Start of Block
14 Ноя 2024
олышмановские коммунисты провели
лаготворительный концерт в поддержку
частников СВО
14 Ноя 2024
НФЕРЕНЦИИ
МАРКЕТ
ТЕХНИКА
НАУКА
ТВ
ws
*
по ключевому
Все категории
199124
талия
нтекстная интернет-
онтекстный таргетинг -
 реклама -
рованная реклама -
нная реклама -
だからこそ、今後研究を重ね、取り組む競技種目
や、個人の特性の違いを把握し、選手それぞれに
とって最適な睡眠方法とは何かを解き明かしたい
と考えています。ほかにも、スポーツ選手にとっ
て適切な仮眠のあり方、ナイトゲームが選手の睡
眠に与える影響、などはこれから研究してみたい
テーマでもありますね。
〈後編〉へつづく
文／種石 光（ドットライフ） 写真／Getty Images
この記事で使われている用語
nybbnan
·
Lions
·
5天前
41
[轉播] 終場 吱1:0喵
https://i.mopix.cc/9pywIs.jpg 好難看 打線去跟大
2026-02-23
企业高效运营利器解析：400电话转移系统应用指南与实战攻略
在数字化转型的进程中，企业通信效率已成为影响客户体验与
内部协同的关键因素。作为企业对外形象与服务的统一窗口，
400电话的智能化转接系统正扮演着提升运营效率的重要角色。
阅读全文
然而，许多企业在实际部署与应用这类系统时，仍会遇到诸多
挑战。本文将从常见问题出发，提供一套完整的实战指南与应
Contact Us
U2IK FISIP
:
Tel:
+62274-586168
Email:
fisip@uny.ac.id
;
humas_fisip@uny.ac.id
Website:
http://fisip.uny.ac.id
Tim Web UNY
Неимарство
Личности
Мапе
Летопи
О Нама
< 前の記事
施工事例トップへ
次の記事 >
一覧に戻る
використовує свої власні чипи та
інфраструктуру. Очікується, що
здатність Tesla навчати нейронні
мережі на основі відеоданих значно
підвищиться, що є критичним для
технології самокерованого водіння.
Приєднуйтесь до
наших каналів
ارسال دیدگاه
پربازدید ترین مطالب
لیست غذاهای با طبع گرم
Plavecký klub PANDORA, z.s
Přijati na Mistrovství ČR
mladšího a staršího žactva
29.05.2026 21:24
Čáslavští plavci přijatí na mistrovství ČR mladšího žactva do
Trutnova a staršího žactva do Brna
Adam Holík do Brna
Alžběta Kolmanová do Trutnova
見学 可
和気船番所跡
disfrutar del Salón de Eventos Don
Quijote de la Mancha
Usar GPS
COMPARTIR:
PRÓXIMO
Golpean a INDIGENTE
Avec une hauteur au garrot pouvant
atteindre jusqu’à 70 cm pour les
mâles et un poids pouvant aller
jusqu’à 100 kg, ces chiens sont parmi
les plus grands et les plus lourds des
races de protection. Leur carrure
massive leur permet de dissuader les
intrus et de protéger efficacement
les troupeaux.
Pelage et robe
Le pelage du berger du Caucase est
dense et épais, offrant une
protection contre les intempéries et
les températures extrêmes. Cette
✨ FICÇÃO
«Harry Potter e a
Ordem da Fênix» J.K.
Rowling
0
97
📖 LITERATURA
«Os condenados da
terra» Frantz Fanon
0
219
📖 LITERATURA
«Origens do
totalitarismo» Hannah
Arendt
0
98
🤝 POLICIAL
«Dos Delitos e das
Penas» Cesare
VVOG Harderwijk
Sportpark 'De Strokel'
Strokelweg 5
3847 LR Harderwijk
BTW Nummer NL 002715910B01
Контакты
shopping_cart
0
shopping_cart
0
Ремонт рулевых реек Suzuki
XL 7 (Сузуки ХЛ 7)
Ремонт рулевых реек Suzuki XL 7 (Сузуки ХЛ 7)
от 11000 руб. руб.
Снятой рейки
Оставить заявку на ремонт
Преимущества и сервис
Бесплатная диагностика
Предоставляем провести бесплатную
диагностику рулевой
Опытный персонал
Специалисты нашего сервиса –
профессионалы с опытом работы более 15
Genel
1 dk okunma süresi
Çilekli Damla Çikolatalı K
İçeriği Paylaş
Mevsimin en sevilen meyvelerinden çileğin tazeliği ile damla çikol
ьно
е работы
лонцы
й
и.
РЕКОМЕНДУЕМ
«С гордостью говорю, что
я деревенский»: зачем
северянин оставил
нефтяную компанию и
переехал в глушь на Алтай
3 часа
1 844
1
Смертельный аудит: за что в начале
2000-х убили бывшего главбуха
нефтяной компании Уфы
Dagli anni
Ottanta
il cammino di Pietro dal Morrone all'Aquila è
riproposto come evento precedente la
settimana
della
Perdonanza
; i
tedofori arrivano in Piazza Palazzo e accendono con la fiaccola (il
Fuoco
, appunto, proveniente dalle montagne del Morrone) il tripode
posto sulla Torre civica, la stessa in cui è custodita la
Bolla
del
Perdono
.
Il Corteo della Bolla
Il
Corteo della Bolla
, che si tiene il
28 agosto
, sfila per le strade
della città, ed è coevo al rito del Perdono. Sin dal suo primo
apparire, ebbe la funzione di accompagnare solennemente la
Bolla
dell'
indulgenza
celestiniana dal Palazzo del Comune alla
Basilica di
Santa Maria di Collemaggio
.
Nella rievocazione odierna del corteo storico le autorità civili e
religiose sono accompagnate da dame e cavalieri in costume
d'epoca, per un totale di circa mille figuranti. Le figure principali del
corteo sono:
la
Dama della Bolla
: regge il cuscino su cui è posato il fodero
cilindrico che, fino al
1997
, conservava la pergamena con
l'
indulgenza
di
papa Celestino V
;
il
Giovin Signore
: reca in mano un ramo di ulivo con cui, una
End of Block
#### EXERCISE
Switch "Brna" to "Ostravy" everywhere it occurs in the listing and write out all the lines again, leaving everything else untouched.

#### ANSWER
14 Ноя 2024
олышмановские коммунисты провели
лаготворительный концерт в поддержку
частников СВО
14 Ноя 2024
НФЕРЕНЦИИ
МАРКЕТ
ТЕХНИКА
НАУКА
ТВ
ws
*
по ключевому
Все категории
199124
талия
нтекстная интернет-
онтекстный таргетинг -
 реклама -
рованная реклама -
нная реклама -
だからこそ、今後研究を重ね、取り組む競技種目
や、個人の特性の違いを把握し、選手それぞれに
とって最適な睡眠方法とは何かを解き明かしたい
と考えています。ほかにも、スポーツ選手にとっ
て適切な仮眠のあり方、ナイトゲームが選手の睡
眠に与える影響、などはこれから研究してみたい
テーマでもありますね。
〈後編〉へつづく
文／種石 光（ドットライフ） 写真／Getty Images
この記事で使われている用語
nybbnan
·
Lions
·
5天前
41
[轉播] 終場 吱1:0喵
https://i.mopix.cc/9pywIs.jpg 好難看 打線去跟大
2026-02-23
企业高效运营利器解析：400电话转移系统应用指南与实战攻略
在数字化转型的进程中，企业通信效率已成为影响客户体验与
内部协同的关键因素。作为企业对外形象与服务的统一窗口，
400电话的智能化转接系统正扮演着提升运营效率的重要角色。
阅读全文
然而，许多企业在实际部署与应用这类系统时，仍会遇到诸多
挑战。本文将从常见问题出发，提供一套完整的实战指南与应
Contact Us
U2IK FISIP
:
Tel:
+62274-586168
Email:
fisip@uny.ac.id
;
humas_fisip@uny.ac.id
Website:
http://fisip.uny.ac.id
Tim Web UNY
Неимарство
Личности
Мапе
Летопи
О Нама
< 前の記事
施工事例トップへ
次の記事 >
一覧に戻る
використовує свої власні чипи та
інфраструктуру. Очікується, що
здатність Tesla навчати нейронні
мережі на основі відеоданих значно
підвищиться, що є критичним для
технології самокерованого водіння.
Приєднуйтесь до
наших каналів
ارسال دیدگاه
پربازدید ترین مطالب
لیست غذاهای با طبع گرم
Plavecký klub PANDORA, z.s
Přijati na Mistrovství ČR
mladšího a staršího žactva
29.05.2026 21:24
Čáslavští plavci přijatí na mistrovství ČR mladšího žactva do
Trutnova a staršího žactva do Ostravy
Adam Holík do Ostravy
Alžběta Kolmanová do Trutnova
見学 可
和気船番所跡
disfrutar del Salón de Eventos Don
Quijote de la Mancha
Usar GPS
COMPARTIR:
PRÓXIMO
Golpean a INDIGENTE
Avec une hauteur au garrot pouvant
atteindre jusqu’à 70 cm pour les
mâles et un poids pouvant aller
jusqu’à 100 kg, ces chiens sont parmi
les plus grands et les plus lourds des
races de protection. Leur carrure
massive leur permet de dissuader les
intrus et de protéger efficacement
les troupeaux.
Pelage et robe
Le pelage du berger du Caucase est
dense et épais, offrant une
protection contre les intempéries et
les températures extrêmes. Cette
✨ FICÇÃO
«Harry Potter e a
Ordem da Fênix» J.K.
Rowling
0
97
📖 LITERATURA
«Os condenados da
terra» Frantz Fanon
0
219
📖 LITERATURA
«Origens do
totalitarismo» Hannah
Arendt
0
98
🤝 POLICIAL
«Dos Delitos e das
Penas» Cesare
VVOG Harderwijk
Sportpark 'De Strokel'
Strokelweg 5
3847 LR Harderwijk
BTW Nummer NL 002715910B01
Контакты
shopping_cart
0
shopping_cart
0
Ремонт рулевых реек Suzuki
XL 7 (Сузуки ХЛ 7)
Ремонт рулевых реек Suzuki XL 7 (Сузуки ХЛ 7)
от 11000 руб. руб.
Снятой рейки
Оставить заявку на ремонт
Преимущества и сервис
Бесплатная диагностика
Предоставляем провести бесплатную
диагностику рулевой
Опытный персонал
Специалисты нашего сервиса –
профессионалы с опытом работы более 15
Genel
1 dk okunma süresi
Çilekli Damla Çikolatalı K
İçeriği Paylaş
Mevsimin en sevilen meyvelerinden çileğin tazeliği ile damla çikol
ьно
е работы
лонцы
й
и.
РЕКОМЕНДУЕМ
«С гордостью говорю, что
я деревенский»: зачем
северянин оставил
нефтяную компанию и
переехал в глушь на Алтай
3 часа
1 844
1
Смертельный аудит: за что в начале
2000-х убили бывшего главбуха
нефтяной компании Уфы
Dagli anni
Ottanta
il cammino di Pietro dal Morrone all'Aquila è
riproposto come evento precedente la
settimana
della
Perdonanza
; i
tedofori arrivano in Piazza Palazzo e accendono con la fiaccola (il
Fuoco
, appunto, proveniente dalle montagne del Morrone) il tripode
posto sulla Torre civica, la stessa in cui è custodita la
Bolla
del
Perdono
.
Il Corteo della Bolla
Il
Corteo della Bolla
, che si tiene il
28 agosto
, sfila per le strade
della città, ed è coevo al rito del Perdono. Sin dal suo primo
apparire, ebbe la funzione di accompagnare solennemente la
Bolla
dell'
indulgenza
celestiniana dal Palazzo del Comune alla
Basilica di
Santa Maria di Collemaggio
.
Nella rievocazione odierna del corteo storico le autorità civili e
religiose sono accompagnate da dame e cavalieri in costume
d'epoca, per un totale di circa mille figuranti. Le figure principali del
corteo sono:
la
Dama della Bolla
: regge il cuscino su cui è posato il fodero
cilindrico che, fino al
1997
, conservava la pergamena con
l'
indulgenza
di
papa Celestino V
;
il
Giovin Signore
: reca in mano un ramo di ulivo con cui, una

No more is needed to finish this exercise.